Hi there! Apologies if this question has already been addressed in a previous post or directly in the manual. My team is using ELAN 6.2 to annotate GoPro videos (.mp4, 59.94fps, 60000 frames/1001 msec) as a part of a larger project which requires synchronization of multiple data streams, where these GoPro videos (and any annotations of them) would be aligned in reference to another data stream (not brought into ELAN) altogether. We would greatly appreciate if anyone could answer the following:
To what degree can we trust the values given in the exported variable ‘XXXX Time - hh:mm:ss.ms’ to refer to that moment in time on the original video? Is there any processing done to the video within ELAN? If so, where would I find that information?
This is an important issue which is touched upon in bits and pieces in other posts and manuals, but is, I believe, not discussed extensively in a single article or post.
Concerning your question there are two things to take into account:
ELAN doesn’t do any video processing itself but instead includes or incorporates several media players/frameworks to which media playback is delegated. ELAN interacts with the players by sending start, pause, get/set media time etc. messages to the players. It depends on the platform (operating system) which media frameworks are available. Some frameworks (JavaFX and VLC) are available on all supported platforms and even then issues and accuracy can differ per platform and per media format (so far the ELAN manual).

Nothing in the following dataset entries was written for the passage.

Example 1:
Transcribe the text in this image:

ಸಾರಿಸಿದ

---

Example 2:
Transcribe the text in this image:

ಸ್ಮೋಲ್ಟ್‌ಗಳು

The best performance and accuracy is achieved with the default media frameworks on Windows (based on Microsoft Media Foundation) and macOS (based on Apple’s AVFoundation). In all cases ELAN depends on the accuracy of the player, e.g. when the player is paused, ELAN cannot really verify that the image that is shown and the current media time that is reported by the player are in sync.
To illustrate this, it has been observed that with (some) mp4 files, jumping to a certain point in time (e.g. the start time of an annotation) can show a different video frame depending on (e.g.) whether the jump is forward or backward in time. The reported media time will correspond with the start time of the annotation, but the shown image might be 1 or 2 frames off. The risk of running into this issue depends on the encoding of the video, especially the GOP (group of pictures) and/or the B-frames settings. The least problematic files are I-frame or keyframe only encoded files, but these are also the largest in size and usually require re-encoding of the video (which is not always feasible). Our media encoding guide makes a mention of this.
Media times in ELAN and in its EAF files are expressed in milliseconds (for historic reasons). So there will be rounding effects in case of video frame rates where the frame duration in ms is not an integer value. E.g. if the frame duration is 16.683… ms, the start time of an annotation aligned with the second frame will be stored as 16 or 17 ms.